Intriguingly, similar to the crystals of the pRb/E2F-TA complex (PDB entry 1N4M) (Lee et al. 2002), there are two pRb molecules and three peptides in one asymmetric unit of the crystal lattice, with the extra copy of E1A-CR1 loosely bound to a shallow groove on the side of the B domain, which overlaps with the binding site for the LxCxE peptide of HPV-E7 (Lee et al. 1998, 2002). The residues of E2F-TA and E1A-CR1 that are engaged in pRb binding at the B domain diverge significantly from the more extensively bound LxCxE peptide, although two common residues, Y756 and N757, from pRb form hydrogen bonds with the main-chain atoms of each of the peptides, implicating that this site of pRb may be involved in binding to other proteins as suggested previously (Lee et al. 2002).

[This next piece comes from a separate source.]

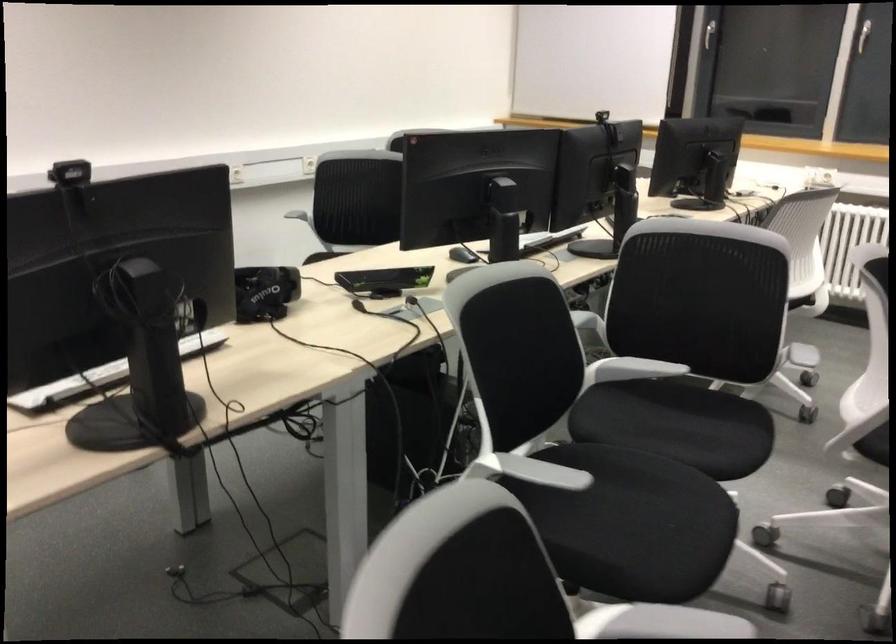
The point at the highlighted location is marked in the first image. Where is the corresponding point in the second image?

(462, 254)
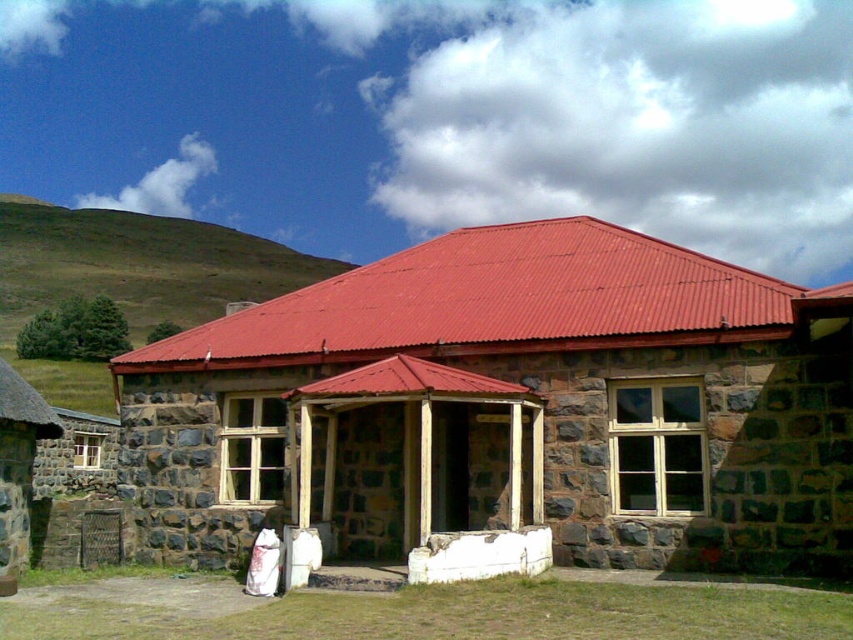
Question: Does stone textured hut at center have a larger size compared to green grassy hill at upper left?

Structural comparison with the pRb/E2F complex and molecular determinants for pRb/E1A-CR1 interaction

A structural alignment of the pRb/E1A-CR1 complex with the structure of pRb bound to the TA peptide of E2F (PDB entry 1N4M) reveals that the two peptides bind to overlapping binding sites on pRb (Fig. 1B). In analyzing the structural determinants for E1A-CR1 binding to pRb, three highly conserved hydrophobic residues, L43, L46, and Y47 can be aligned with similar residues of E2F-TA, I422, L425, and F426, and the corresponding residues occupy a similar hydrophobic pocket on the pRb surface (Figs. 1B, 2A). In contrast, an E1A-CR1-specific and semiconserved H44 residue (Fig. 2C) mediates a hydrogen-bonding network with both the main chain and side chain of residues E464 and N472 from the α4 helix and L1 loop of pRb, respectively (Fig. 2B). Strikingly, N472 of pRb in the E2F complex points away from the binding groove, but moves ∼8 Å toward the binding groove of the E1A complex to make a hydrogen bond with the H44 side chain of E1A. The carboxyl oxygen of the E464 side chain of pRb also makes three hydrogen bonds with the H44 side chain, main chain, and L43 main chain of E1A, respectively. The main-chain oxygen of P40 of E1A also makes two additional hydrogen bonds with the R467 guanidinium group of pRb. This arginine residue is shifted by ∼5 Å relative to its position in the E2F complex. Notably, the side chain and main chain of E45 forms an intramolecular hydrogen bond with both the main-chain and side-chain atoms of T42 that appears important for the formation of the short α helical secondary structure within the middle of the E1A-CR1 peptide (Supplementary Fig. S1). Finally, hydrophobic residues at both ends of the E1A-CR1 peptide, including P40 and P41 on the N-terminal end and L49 on the C-terminal end, are also involved in van der Waals interactions with pRb.

Figure 2.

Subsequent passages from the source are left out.